Aforisma Rosa: La statua della donna che allatta a Milano. La Venere degli stracci a Napoli

 

 

Aforisma Rosa: La statua della donna che allatta a Milano. La Venere degli stracci a Napoli

                                                               di Giovanna Borrello

 

Come mai, mi chiedo, nelle nostre città più importanti del Sud Italia (Napoli) come del nord Italia (Milano) ci sono movimenti di rifiuto da parte sia di istituzioni comunali che di cittadini rispetto a opere che rappresentano figure femminili?

 

Cominciamo da Napoli! 

Premesso che non comprendo l’Arte Pop, e se fossi stata io un’autorità comunale non avrei fatto esporre in una pubblica piazza la Venere degli stracci. 

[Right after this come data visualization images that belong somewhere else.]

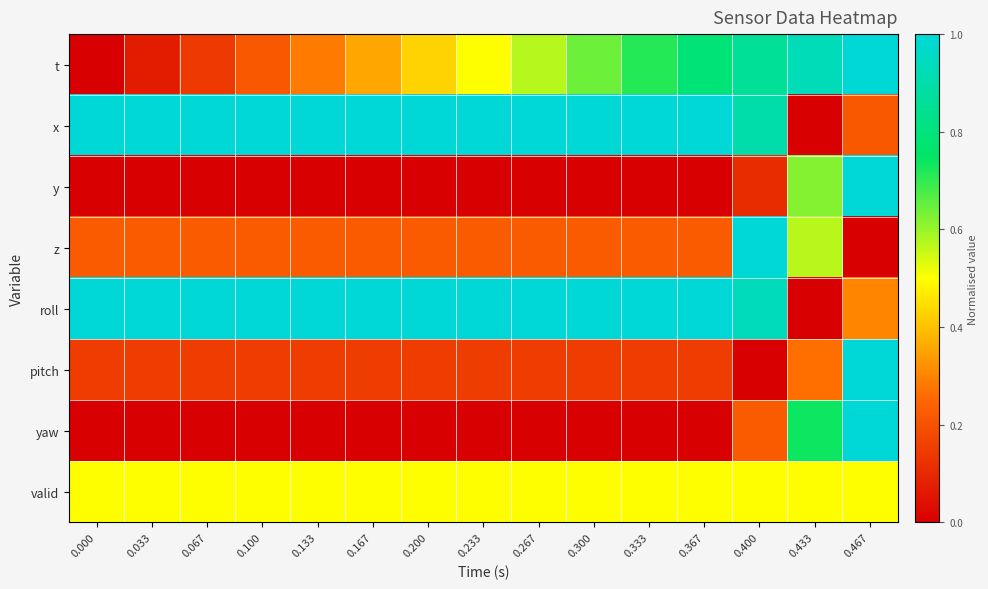

Reading left to right, extract all data points from this chart.

t: 0.000=0.0	0.033=0.1	0.067=0.1	0.100=0.2	0.133=0.3	0.167=0.4	0.200=0.4	0.233=0.5	0.267=0.6	0.300=0.6	0.333=0.7	0.367=0.8	0.400=0.9	0.433=0.9	0.467=1.0
x: 0.000=1.0	0.033=1.0	0.067=1.0	0.100=1.0	0.133=1.0	0.167=1.0	0.200=1.0	0.233=1.0	0.267=1.0	0.300=1.0	0.333=1.0	0.367=1.0	0.400=0.9	0.433=0.0	0.467=0.2
y: 0.000=0.0	0.033=0.0	0.067=0.0	0.100=0.0	0.133=0.0	0.167=0.0	0.200=0.0	0.233=0.0	0.267=0.0	0.300=0.0	0.333=0.0	0.367=0.0	0.400=0.1	0.433=0.6	0.467=1.0
z: 0.000=0.2	0.033=0.2	0.067=0.2	0.100=0.2	0.133=0.2	0.167=0.2	0.200=0.2	0.233=0.2	0.267=0.2	0.300=0.2	0.333=0.2	0.367=0.2	0.400=1.0	0.433=0.6	0.467=0.0
roll: 0.000=1.0	0.033=1.0	0.067=1.0	0.100=1.0	0.133=1.0	0.167=1.0	0.200=1.0	0.233=1.0	0.267=1.0	0.300=1.0	0.333=1.0	0.367=1.0	0.400=0.9	0.433=0.0	0.467=0.3
pitch: 0.000=0.1	0.033=0.1	0.067=0.1	0.100=0.1	0.133=0.1	0.167=0.1	0.200=0.1	0.233=0.1	0.267=0.1	0.300=0.1	0.333=0.1	0.367=0.1	0.400=0.0	0.433=0.3	0.467=1.0
yaw: 0.000=0.0	0.033=0.0	0.067=0.0	0.100=0.0	0.133=0.0	0.167=0.0	0.200=0.0	0.233=0.0	0.267=0.0	0.300=0.0	0.333=0.0	0.367=0.0	0.400=0.2	0.433=0.7	0.467=1.0
valid: 0.000=0.5	0.033=0.5	0.067=0.5	0.100=0.5	0.133=0.5	0.167=0.5	0.200=0.5	0.233=0.5	0.267=0.5	0.300=0.5	0.333=0.5	0.367=0.5	0.400=0.5	0.433=0.5	0.467=0.5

La Venere è alquanto bruttina, non bella e manco tanto brutta da rientrare in una corrente artistica vicino allo “scomposto” Skopas, l’opposto del classico ed equilibrato Fidia. 

 

Qui in Campania, fece specie anche la statua restaurata della Spigolatrice di Sapri, considerata troppo spinta, al punto che qualcuno la paragonò a una prostituta. 

 

In questo caso l’atteggiamento sessista di una cultura atavica mi pare chiaro; quello, invece, della ostilità alla Venere degli stracci è un sessismo più sottile. 

 

Esprime, da parte dei più che criticano l’opera, una visione di divinità femminile che non deve essere profanata accostandola a degli stracci.  Erige la figura femminile di donna sul piano dell’irreale e ideale di una divinità, come solito gioco di sublimare per non riconoscere poi le donne in quanto carne e ossa.   

 

Veniamo a Milano e alla statua Dal latte materno veniamo che rappresenta una donna che allatta-Qui è ancora più evidente il rifiuto della differenza sessuale, nel rifiuto da parte maschile della propria origine, ossia dell’essere nato da donna. 

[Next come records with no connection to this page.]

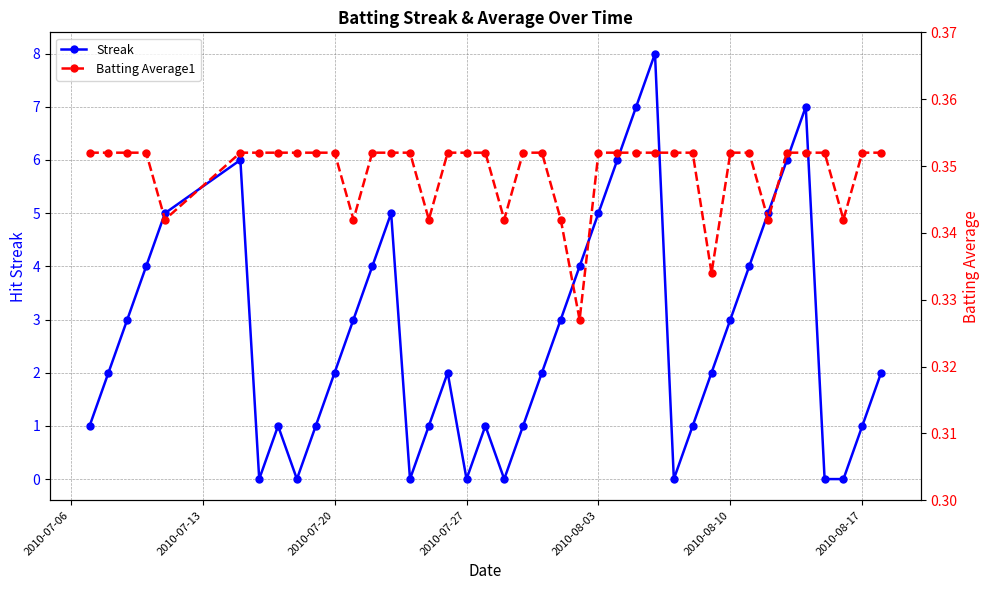

How many interior local peaks does the Streak series have?

7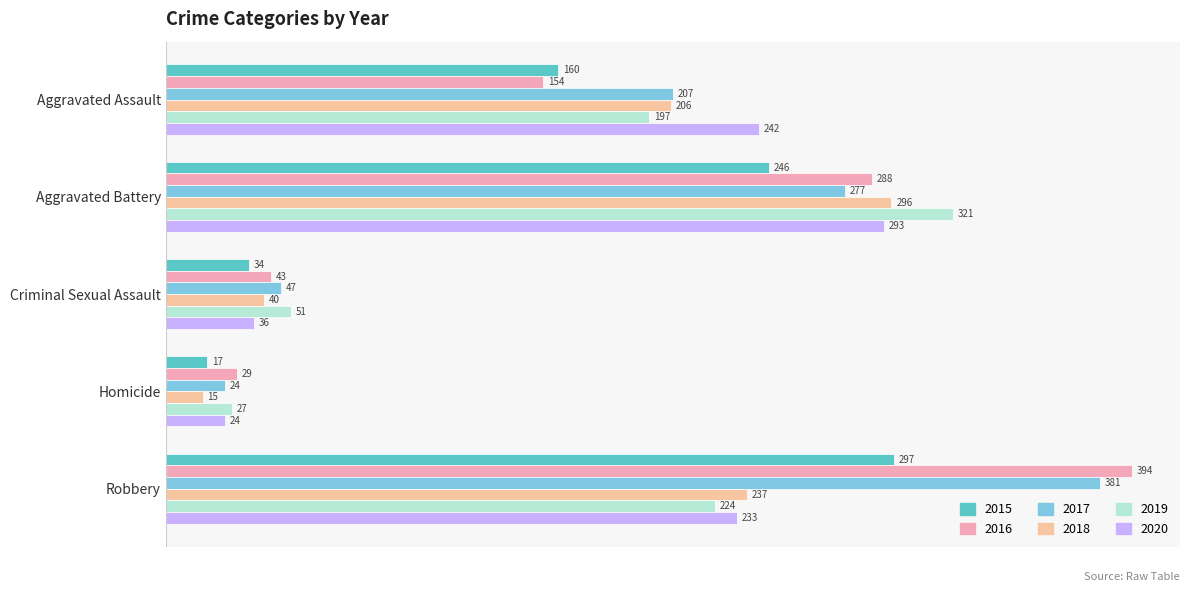

Is the value of 2019 at Criminal Sexual Assault greater than the value of 2020 at Criminal Sexual Assault?

Yes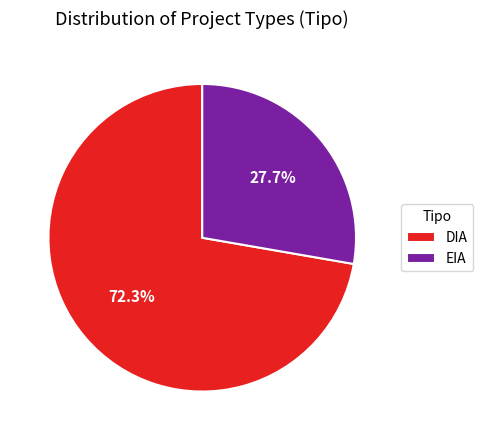

Is the sum of DIA and EIA greater than half?

Yes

La motivazione del veto operato dalla Commissione competente, composta sia da membri del Comune che della Sovraintendenza e trascritta nel verbale, è che la scultura rappresenta “valori rispettabili, ma non universalmente condivisibili da tutti i cittadini”.  

 

Come se non fossimo tutti provenienti dal latte materno, con il latte operato come metafora.

Come se non fossimo tutti uomini e donne nati da donna.

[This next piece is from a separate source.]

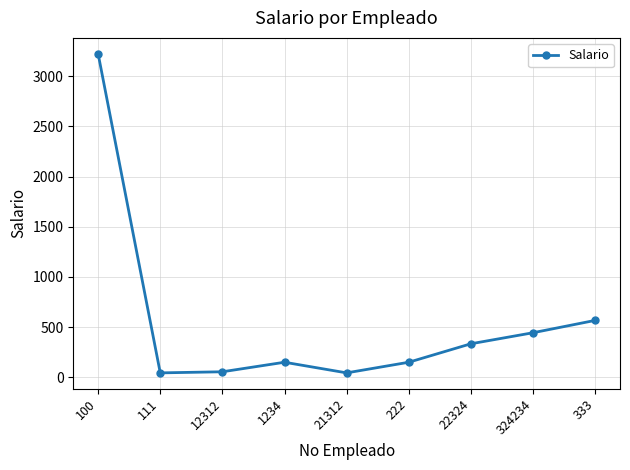

What is the change in value from 222 to 324234?

+294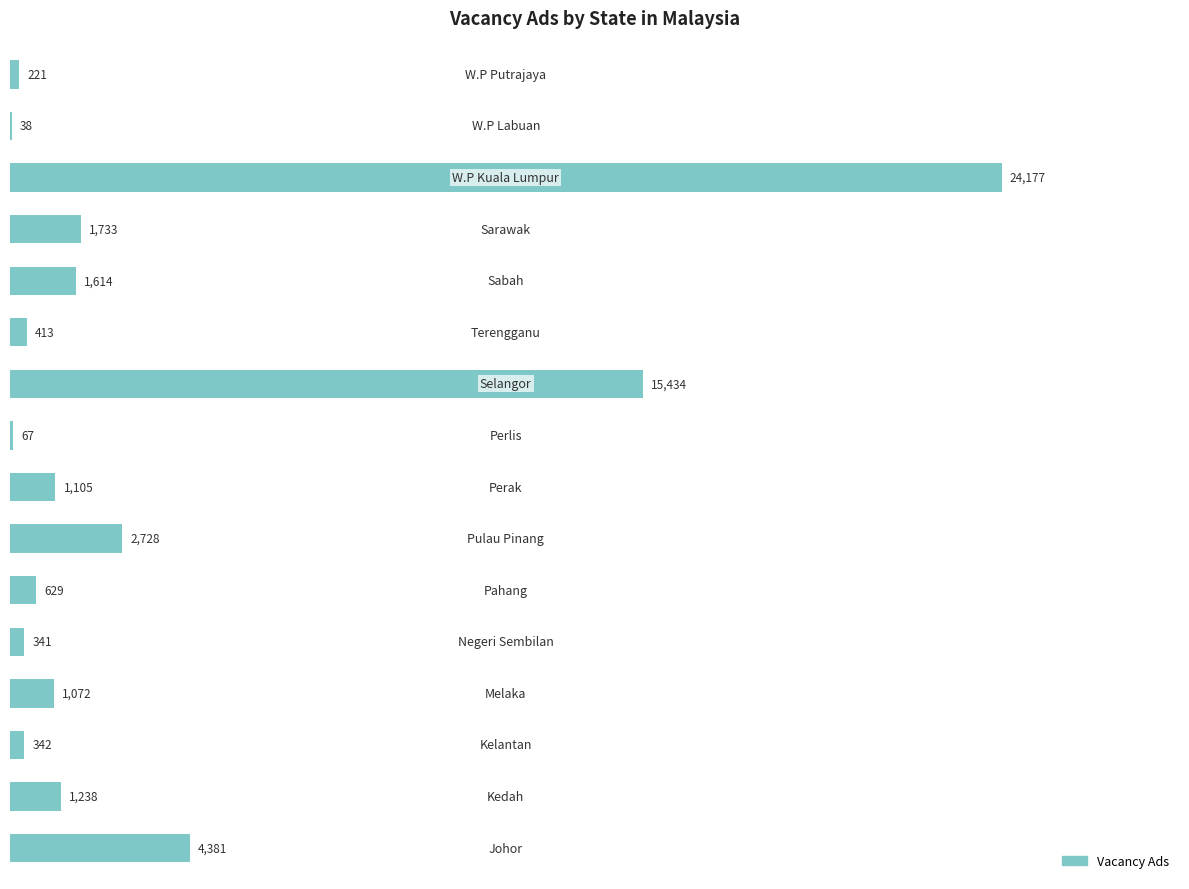

What is the maximum value shown in the chart?

24177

Cose, queste, che seconde alla morte rappresentano le universali verità del mondo. 

 

È evidente, allora, che molti provano fastidio a pensarsi “nati da donne”. 

Occultano la loro origine e, quindi, non vogliono che venga spiattellata in pubblica piazza. Suggeriscono di donarla (Ahi me!) a un istituto privato, un ospedale o addirittura a un istituto religioso, nonostante la statua non abbia alcun elemento che possa rimandare lontanamente a un’immagine sacra, se non fosse per il cognome dell’autrice Vera Omedeo che, per ironia della sorte, deriva dalla radice di homo e deus.  

 

Vengono in mente le parole di Irigaray, il quale giustamente afferma che l’unica rappresentazione del materno che il simbolico maschile sopporta, è quello rappresentato dalla Madonna con il bambino Gesù. 

 

Vi starete chiedendo, quale è la morale della favola, ossia dell’aforisma?

Ogni mondo è Paese, e troviamo NORD E SUD uniti nella lotta per l’occultamento della differenza sessuale.